Does that help or hinder? I guess you'll hafta Google some of those if you're under a certain age, so have fun!!


----------



## The Auditor (Apr 2, 2006)

Might be more of a stretch, but...Jimmy & Roslyn Carter, or Dick & Pat Nixon.


----------



## Bruzilla (Jun 3, 2011)

Get yourself an old light grey suit at the thriftstore, hat, white sneakers, and an old portable tape recorder and 110 camera around your neck and go as Carl Kolchack.


----------



## Grimsley (Aug 14, 2010)

How about dressing up as the Baseball Furies from the movie "The Warriors" the movie was made in the 70's and these guys scared the crap out of me when i was a kid!
if you haven't seen the movie here is a clip of the fight scene.

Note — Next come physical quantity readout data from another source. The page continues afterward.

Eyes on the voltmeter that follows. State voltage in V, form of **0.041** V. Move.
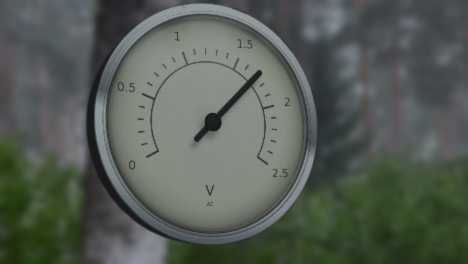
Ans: **1.7** V
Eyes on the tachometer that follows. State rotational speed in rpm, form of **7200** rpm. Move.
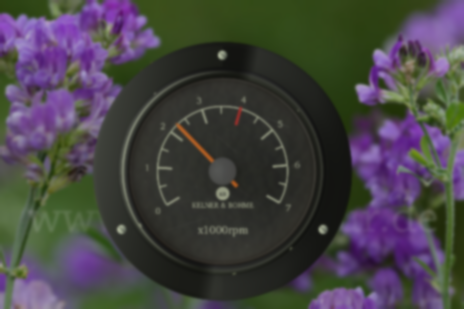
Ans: **2250** rpm
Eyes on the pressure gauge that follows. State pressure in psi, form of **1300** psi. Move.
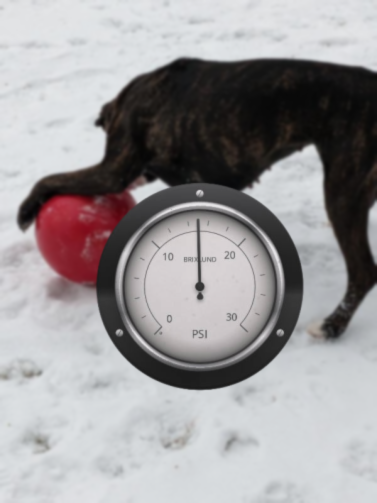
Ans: **15** psi
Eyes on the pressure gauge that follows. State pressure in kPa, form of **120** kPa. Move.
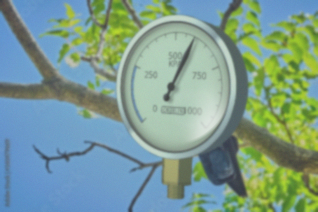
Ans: **600** kPa
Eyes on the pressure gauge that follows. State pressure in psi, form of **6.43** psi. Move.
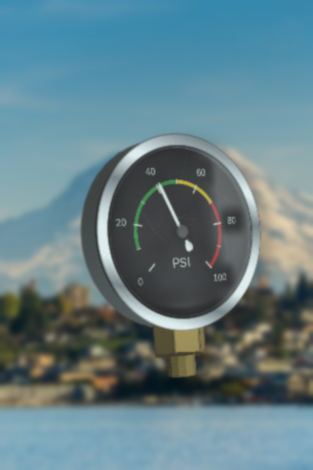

also here is a clip of some people dressing up as them for Halloween


----------



## RCIAG (Jul 19, 2010)

The Auditor said:


> Might be more of a stretch, but...Jimmy & Roslyn Carter, or Dick & Pat Nixon.


Those were 2 I forgot!


----------



## ladygooga (Sep 30, 2011)

Jack and Janet from three's company!


----------



## The Halloween Lady (Jul 17, 2010)

Whoa.... it's kind of freaky to think that things I wore to high school are now considered "costumes". Now I know what my mom must of thought when I asked her if she had things I could use for a sock hop.


----------



## OctoberDream (Aug 7, 2011)

RCIAG great list. you got all the ones I was thinking of and many more.


----------



## portia319 (Aug 31, 2009)

Brady Bunch! Mike and Carol.


----------



## Maxiboots (Aug 31, 2010)

I was also going to suggest Dolly and Porter as RCIAG did, but I also love the Bionic man and woman idea. I was at a 70's party once and one of our friends just put on aviator glasses and a thick fake mustache and sideburns. His was the most convincing costume of all.


----------